In some cases, even the protection system gives itself away:
GET /web-console/ServerInfo.jsp%00 HTTP/1.0
HTTP/1.0 200
Pragma: no-cache
Cache-Control: no-cache
Content-Type: text/html
Content-Length: 83
<TITLE>Error</TITLE>
<BODY>
<H1>Error</H1>
FW-1 at XXXXXX: Access denied.</BODY>
Example of the security server of Check Point Firewall-1 NG AI “protecting” a web server
Reverse proxies can also be introduced as proxy-caches to accelerate the performance of back-end application servers. Detecting these proxies can be done based on the server header. They can also be detected by timing requests that should be cached by the server and comparing the time taken to server the first request with subsequent requests.
Another element that can be detected is network load balancers. Typically, these systems will balance a given TCP/IP port to multiple servers based on different algorithms (round-robin, web server load, number of requests, etc.). Thus, the detection of this architecture element needs to be done by examining multiple requests and comparing results to determine if the requests are going to the same or different web servers. For example, based on the Date header if the server clocks are not synchronized. In some cases, the network load balance process might inject new information in the headers that will make it stand out distinctively, like the AlteonP cookie introduced by Nortel’s Alteon WebSystems load balancer.
Application web servers are usually easy to detect. The request for several resources is handled by the application server itself (not the web server) and the response header will vary significantly (including different or additional values in the answer header). Another way to detect these is to see if the web server tries to set cookies which are indicative of an application web server being used (such as the JSESSIONID provided by some J2EE servers), or to rewrite URLs automatically to do session tracking.
Authentication back ends (such as LDAP directories, relational databases, or RADIUS servers) however, are not as easy to detect from an external point of view in an immediate way, since they will be hidden by the application itself.
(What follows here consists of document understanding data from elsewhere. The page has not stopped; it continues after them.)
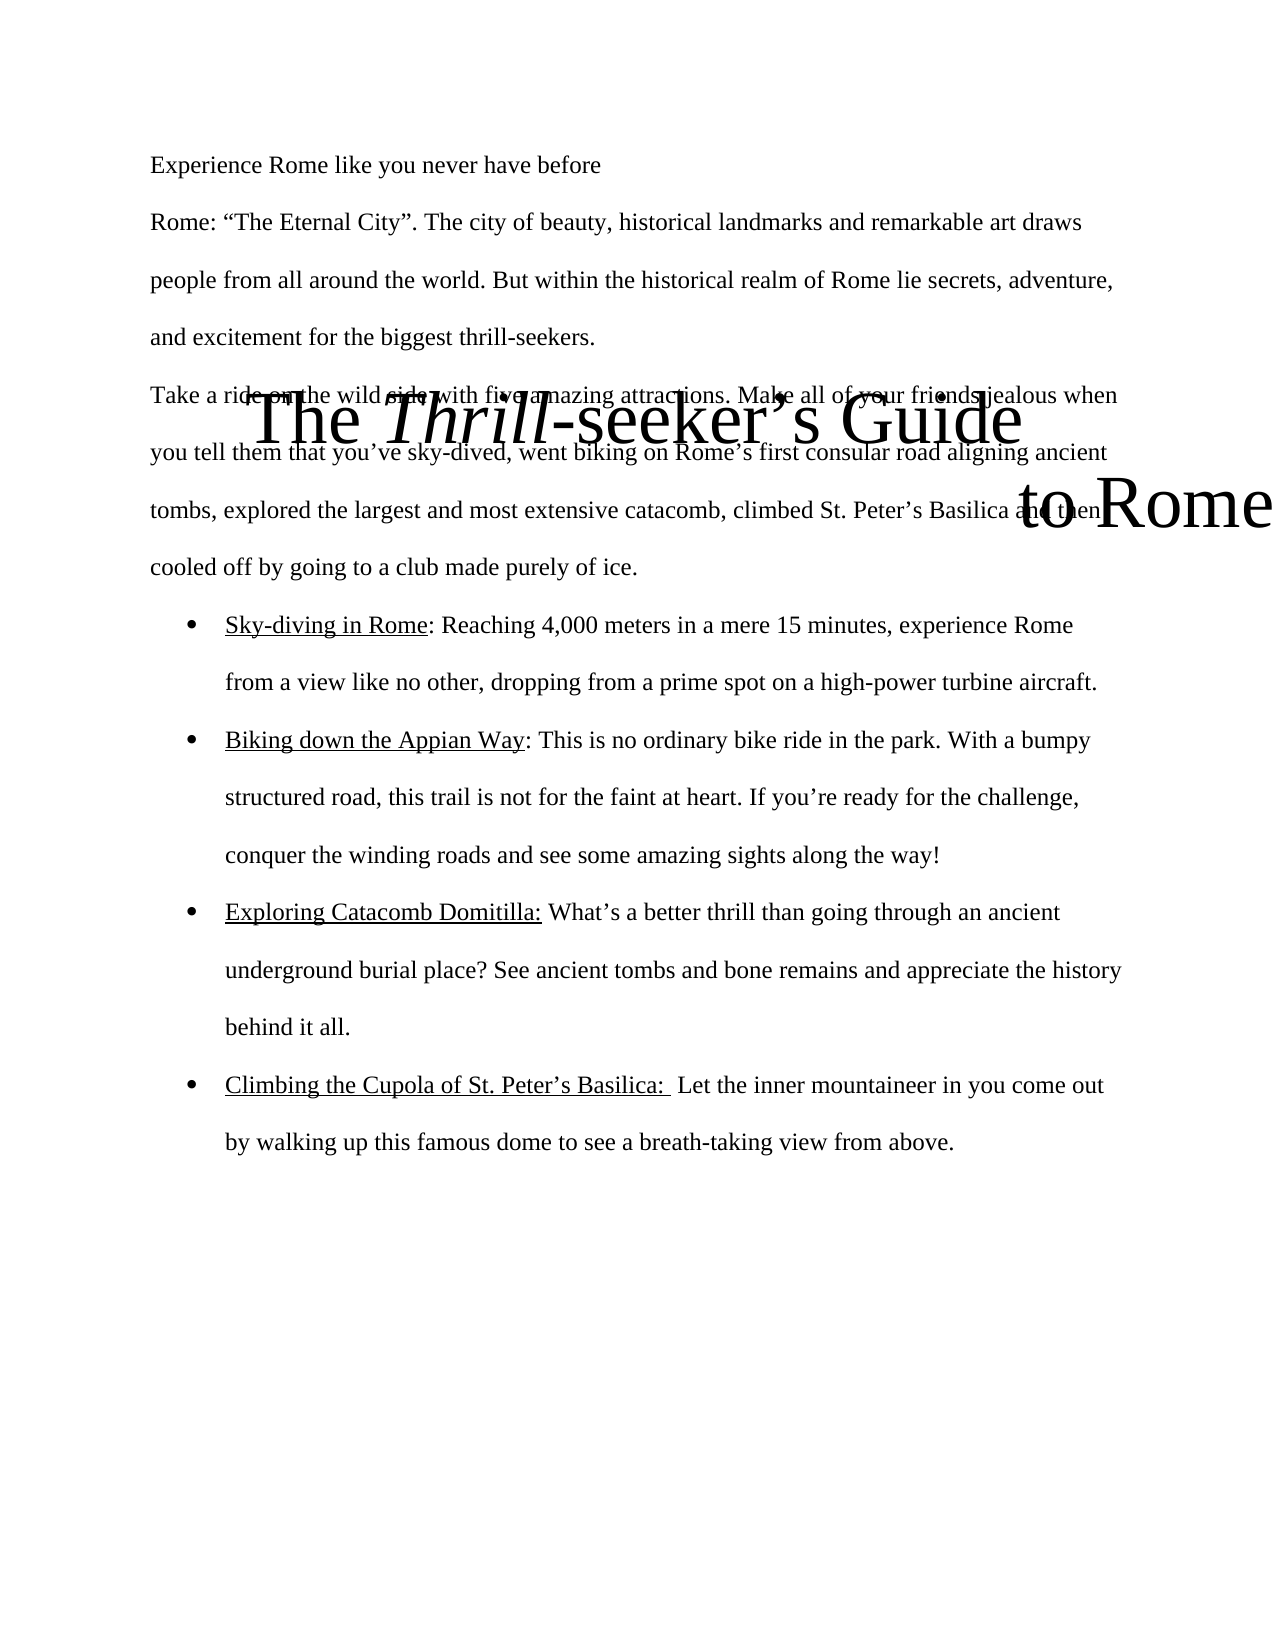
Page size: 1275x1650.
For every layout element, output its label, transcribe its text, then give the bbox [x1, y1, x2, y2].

list Biking down the Appian Way: This is no ordinary bike ride in the park. With a bumpy structured road, this trail is not for the faint at heart. If you’re ready for the challenge, conquer the winding roads and see some amazing sights along the way! [187, 725, 1125, 869]
list Sky-diving in Rome: Reaching 4,000 meters in a mere 15 minutes, experience Rome from a view like no other, dropping from a prime spot on a high-power turbine aircraft. [187, 610, 1125, 696]
text Experience Rome like you never have before [150, 150, 1125, 179]
text Take a ride on the wild side with five amazing attractions. Make all of your friends jealous when you tell them that you’ve sky-dived, went biking on Rome’s first consular road aligning ancient tombs, explored the largest and most extensive catacomb, climbed St. Peter’s Basilica and then cooled off by going to a club made purely of ice. [150, 380, 1125, 581]
list Exploring Catacomb Domitilla: What’s a better thrill than going through an ancient underground burial place? See ancient tombs and bone remains and appreciate the history behind it all. [187, 897, 1125, 1041]
text Rome: “The Eternal City”. The city of beauty, historical landmarks and remarkable art draws people from all around the world. But within the historical realm of Rome lie secrets, adventure, and excitement for the biggest thrill-seekers. [150, 207, 1125, 351]
list Climbing the Cupola of St. Peter’s Basilica: Let the inner mountaineer in you come out by walking up this famous dome to see a breath-taking view from above. [187, 1070, 1125, 1156]
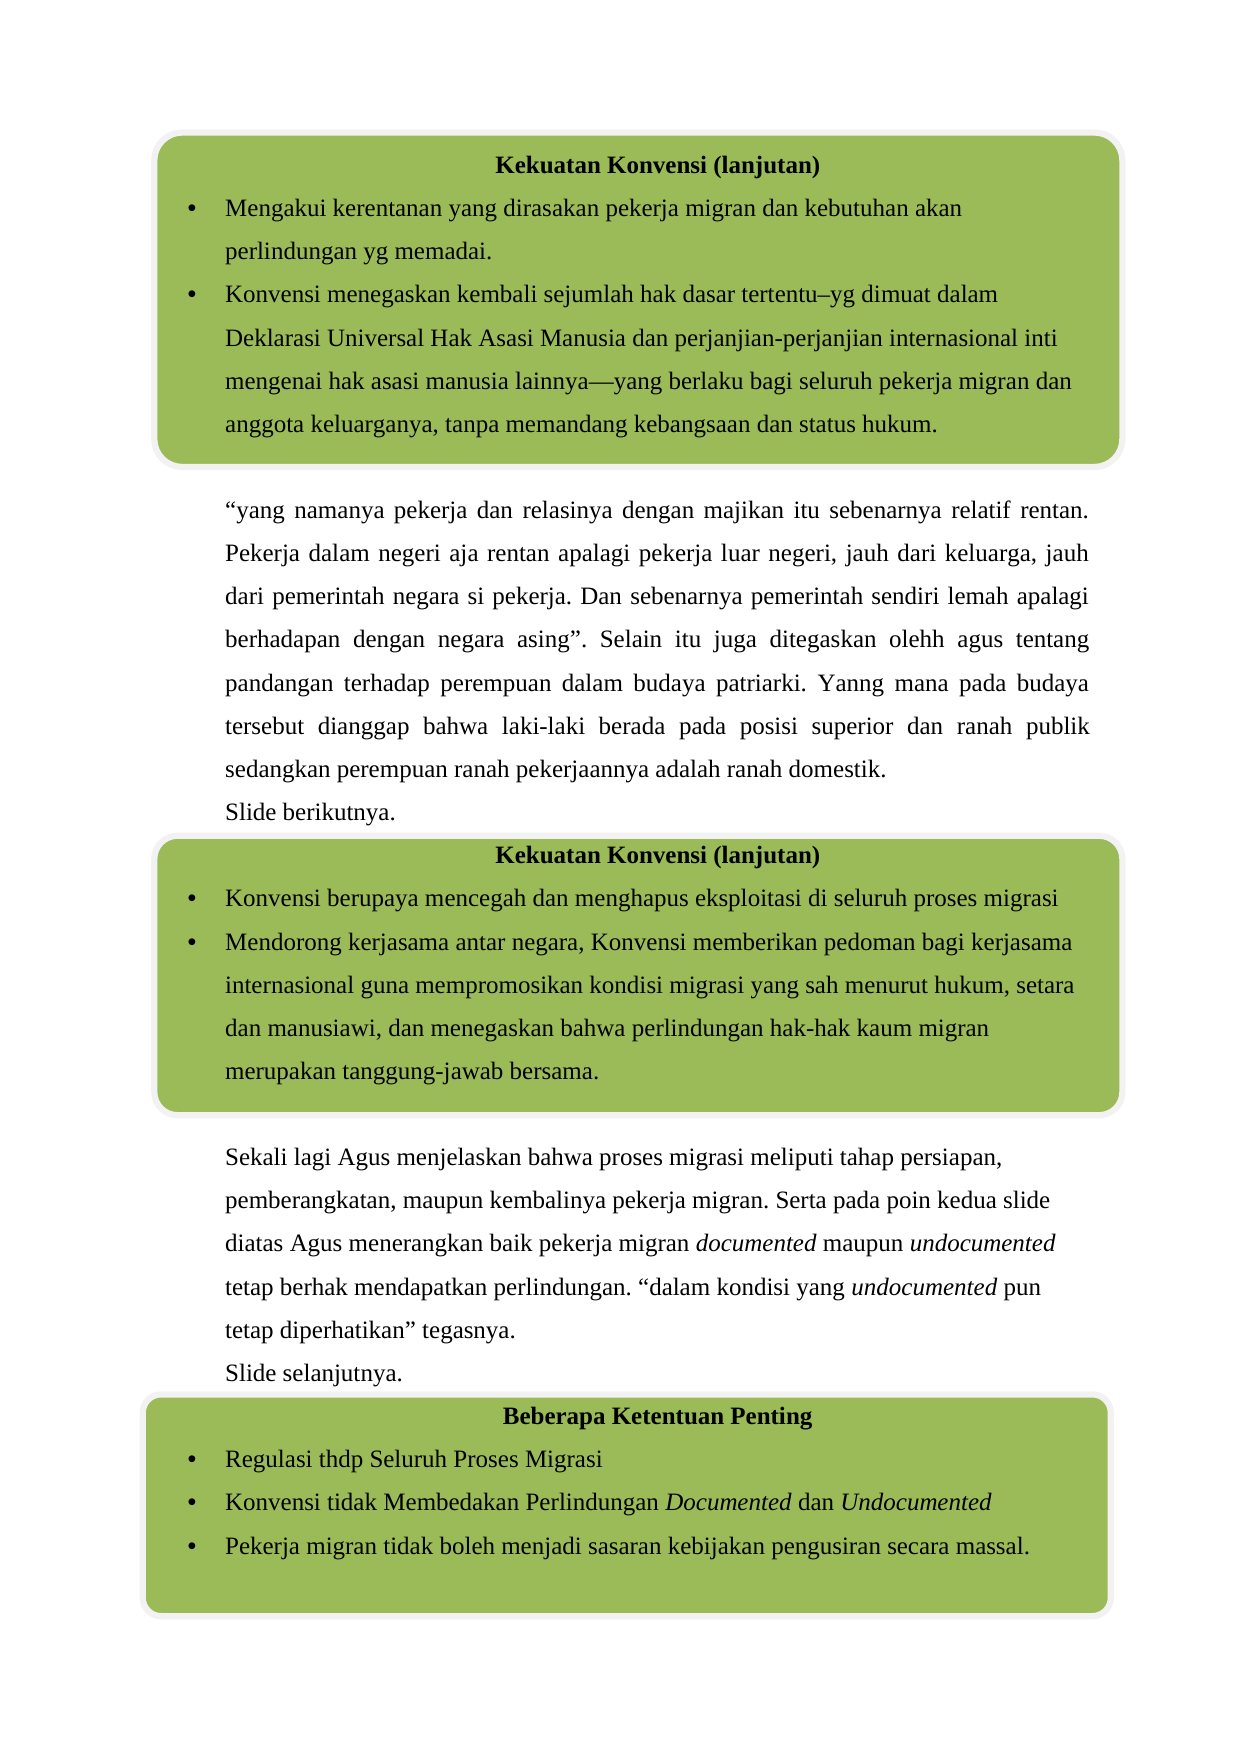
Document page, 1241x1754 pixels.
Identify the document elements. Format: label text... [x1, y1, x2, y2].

The use of a back end database can be determined simply by navigating an application. If there is highly dynamic content generated “on the fly," it is probably being extracted from some sort of database by the application itself. Sometimes the way information is requested might give insight to the existence of a database back-end. For example, an online shopping application that uses numeric identifiers (‘id’) when browsing the different articles in the shop. However, when doing a blind application test, knowledge of the underlying database is usually only available when a vulnerability surfaces in the application, such as poor exception handling or susceptibility to SQL injection.